Steps to reproduce the issue:

  1. Set up outbound routing rules with Carrier A as primary and Carrier B as secondary for APAC numbers.
  2. Simulate a batch of 500 outbound calls during peak hours (09:00-10:00 SGT) where Carrier A is experiencing high latency.
  3. Observe that Carrier A returns SIP 408 Request Timeout for ~15% of calls.
  4. Check the GET /api/v2/analytics/details endpoint with view=call_quality and dateFrom/dateTo covering the test window.
  5. The API returns call_outbound_total as 500, but call_outbound_failed as 0.
  6. Compare this with the WFO dashboard, which correctly shows 75 failed calls.

The failover logic in Architect seems to be working correctly, as the calls are rerouted to Carrier B and completing successfully. However, the analytics API is not counting the initial SIP 408 responses as failures. This is critical for our carrier billing reconciliation and performance tracking.

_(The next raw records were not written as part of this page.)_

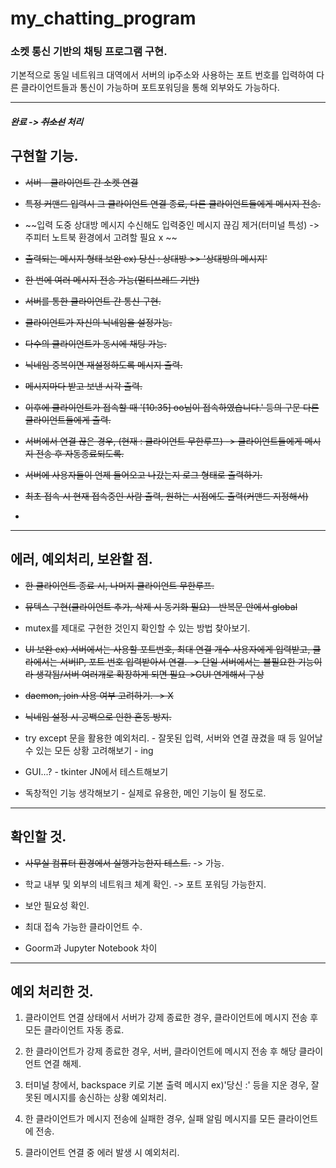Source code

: # my_chatting_program

### 소켓 통신 기반의 채팅 프로그램 구현.

기본적으로 동일 네트워크 대역에서 서버의 ip주소와 사용하는 포트 번호를 입력하여 다른 클라이언트들과 통신이 가능하며 포트포워딩을 통해 외부와도 가능하다.

-----------

##### 완료 -> ~~취소선~~ 처리

## 구현할 기능.

- ~~서버 - 클라이언트 간 소켓 연결~~

- ~~특정 커맨드 입력시 그 클라이언트 연결 종료, 다른 클라이언트들에게 메시지 전송.~~

- ~~입력 도중 상대방 메시지 수신해도 입력중인 메시지 끊김 제거(터미널 특성) -> 주피터 노트북 환경에서 고려할 필요 x ~~

- ~~출력되는 메시지 형태 보완 ex) 당신 : 상대방 >> '상대방의 메시지'~~

- ~~한 번에 여러 메시지 전송 가능(멀티쓰레드 기반)~~

- ~~서버를 통한 클라이언트 간 통신 구현.~~

- ~~클라이언트가 자신의 닉네임을 설정가능.~~

- ~~다수의 클라이언트가 동시에 채팅 가능.~~

- ~~닉네임 중복이면 재설정하도록 메시지 출력.~~

- ~~메시지마다 받고 보낸 시각 출력.~~

- ~~이후에 클라이언트가 접속할 때 '[10:35] oo님이 접속하였습니다.' 등의 구문 다른 클라이언트들에게 출력.~~

- ~~서버에서 연결 끊은 경우, (현재 : 클라이언트 무한루프) -> 클라이언트들에게 메시지 전송 후 자동종료되도록.~~

- ~~서버에 사용자들이 언제 들어오고 나갔는지 로그 형태로 출력하기.~~

- ~~최초 접속 시 현재 접속중인 사람 출력, 원하는 시점에도 출력(커맨드 지정해서)~~

- 
 
------------
 
## 에러, 예외처리, 보완할 점.

- ~~한 클라이언트 종료 시, 나머지 클라이언트 무한루프.~~
 
- ~~뮤텍스 구현(클라이언트 추가, 삭제 시 동기화 필요) - 반복문 안에서 global~~

- mutex를 제대로 구현한 것인지 확인할 수 있는 방법 찾아보기.

- ~~UI 보완 ex) 서버에서는 사용할 포트번호, 최대 연결 개수 사용자에게 입력받고, 클라에서는 서버IP, 포트 번호 입력받아서 연결. -> 단일 서버에서는 불필요한 기능이라 생각됨/서버 여러개로 확장하게 되면 필요->GUI 연계해서 구상~~

- ~~daemon, join 사용 여부 고려하기. -> X~~

- ~~닉네임 설정 시 공백으로 인한 혼동 방지.~~
- try except 문을 활용한 예외처리. - 잘못된 입력, 서버와 연결 끊겼을 때 등 일어날 수 있는 모든 상황 고려해보기 - ing

- GUI...? - tkinter JN에서 테스트해보기

- 독창적인 기능 생각해보기 - 실제로 유용한, 메인 기능이 될 정도로.

-------------

## 확인할 것.

- ~~사무실 컴퓨터 환경에서 실행가능한지 테스트.~~ -> 가능.

- 학교 내부 및 외부의 네트워크 체계 확인. -> 포트 포워딩 가능한지.

- 보안 필요성 확인.

- 최대 접속 가능한 클라이언트 수.

- Goorm과 Jupyter Notebook 차이

----------------

## 예외 처리한 것.

1. 클라이언트 연결 상태에서 서버가 강제 종료한 경우, 클라이언트에 메시지 전송 후 모든 클라이언트 자동 종료.

2. 한 클라이언트가 강제 종료한 경우, 서버, 클라이언트에 메시지 전송 후 해당 클라이언트 연결 해제.

3. 터미널 창에서, backspace 키로 기본 출력 메시지 ex)'당신 :' 등을 지운 경우, 잘못된 메시지를 송신하는 상황 예외처리.

4. 한 클라이언트가 메시지 전송에 실패한 경우, 실패 알림 메시지를 모든 클라이언트에 전송.

5. 클라이언트 연결 중 에러 발생 시 예외처리.

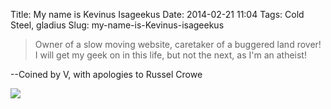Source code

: Title: My name is Kevinus Isageekus
Date: 2014-02-21 11:04
Tags: Cold Steel, gladius
Slug: my-name-is-Kevinus-isageekus

> Owner of a slow moving website, caretaker of a buggered land rover! I
> will get my geek on in this life, but not the next, as I'm an atheist!

--Coined by V, with apologies to Russel Crowe

<img src="{static}/media/images/2014-02-21 gladius.jpg" class="align-center" loading="lazy" />
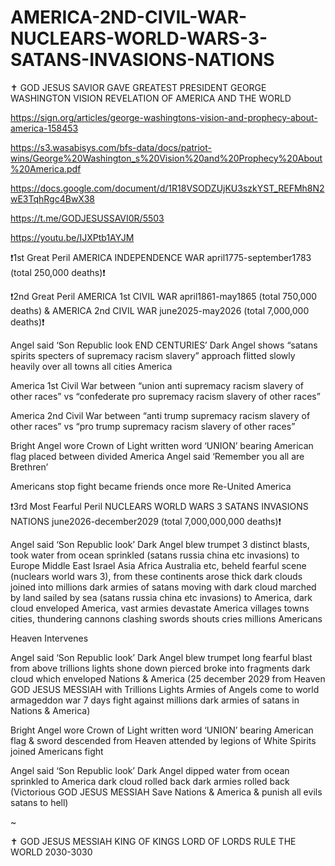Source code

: # AMERICA-2ND-CIVIL-WAR-NUCLEARS-WORLD-WARS-3-SATANS-INVASIONS-NATIONS

✝️ GOD JESUS SAVIOR GAVE GREATEST PRESIDENT GEORGE WASHINGTON VISION REVELATION OF AMERICA AND THE WORLD

https://sign.org/articles/george-washingtons-vision-and-prophecy-about-america-158453

https://s3.wasabisys.com/bfs-data/docs/patriot-wins/George%20Washington_s%20Vision%20and%20Prophecy%20About%20America.pdf

https://docs.google.com/document/d/1R18VSODZUjKU3szkYST_REFMh8N2wE3TqhRgc4BwX38

https://t.me/GODJESUSSAVI0R/5503

https://youtu.be/IJXPtb1AYJM

❗️1st Great Peril AMERICA INDEPENDENCE WAR april1775-september1783 (total 250,000 deaths)❗️

❗️2nd Great Peril AMERICA 1st CIVIL WAR april1861-may1865 (total 750,000 deaths) & AMERICA 2nd CIVIL WAR june2025-may2026 (total 7,000,000 deaths)❗️

Angel said ‘Son Republic look END CENTURIES’ Dark Angel shows “satans spirits specters of supremacy racism slavery” approach flitted slowly heavily over all towns all cities America

America 1st Civil War between “union anti supremacy racism slavery of other races” vs “confederate pro supremacy racism slavery of other races”

America 2nd Civil War between “anti trump supremacy racism slavery of other races” vs “pro trump supremacy racism slavery of other races”

Bright Angel wore Crown of Light written word ‘UNION’ bearing American flag placed between divided America Angel said ‘Remember you all are Brethren’

Americans stop fight became friends once more Re-United America

❗️3rd Most Fearful Peril NUCLEARS WORLD WARS 3 SATANS INVASIONS NATIONS june2026-december2029 (total 7,000,000,000 deaths)❗️

Angel said ‘Son Republic look’ Dark Angel blew trumpet 3 distinct blasts, took water from ocean sprinkled (satans russia china etc invasions) to Europe Middle East Israel Asia Africa Australia etc, beheld fearful scene (nuclears world wars 3), from these continents arose thick dark clouds joined into millions dark armies of satans moving with dark cloud marched by land sailed by sea (satans russia china etc invasions) to America, dark cloud enveloped America, vast armies devastate America villages towns cities, thundering cannons clashing swords shouts cries millions Americans

Heaven Intervenes

Angel said ‘Son Republic look’ Dark Angel blew trumpet long fearful blast from above trillions lights shone down pierced broke into fragments dark cloud which enveloped Nations & America (25 december 2029 from Heaven GOD JESUS MESSIAH with Trillions Lights Armies of Angels come to world armageddon war 7 days fight against millions dark armies of satans in Nations & America)

Bright Angel wore Crown of Light written word ‘UNION’ bearing American flag & sword descended from Heaven attended by legions of White Spirits joined Americans fight 

Angel said ‘Son Republic look’ Dark Angel dipped water from ocean sprinkled to America dark cloud rolled back dark armies rolled back (Victorious GOD JESUS MESSIAH Save Nations & America & punish all evils satans to hell)

~

✝️ GOD JESUS MESSIAH KING OF KINGS LORD OF LORDS RULE THE WORLD 2030-3030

Has anyone else seen this behavior with SIP 408 responses in the analytics API? Is there a known delay in data aggregation for BYOC trunk metrics? I have verified the trunk credentials and SIP registration status, and everything looks healthy. The issue seems specific to how the API interprets transient SIP errors versus final failure codes.

try filtering by routing_status instead of just answer_status. sometimes the analytics api misses the failover handoff if the initial leg fails. also check if your jmeter load test is hitting the same trunks; high throughput can cause temporary reporting gaps in eu-west.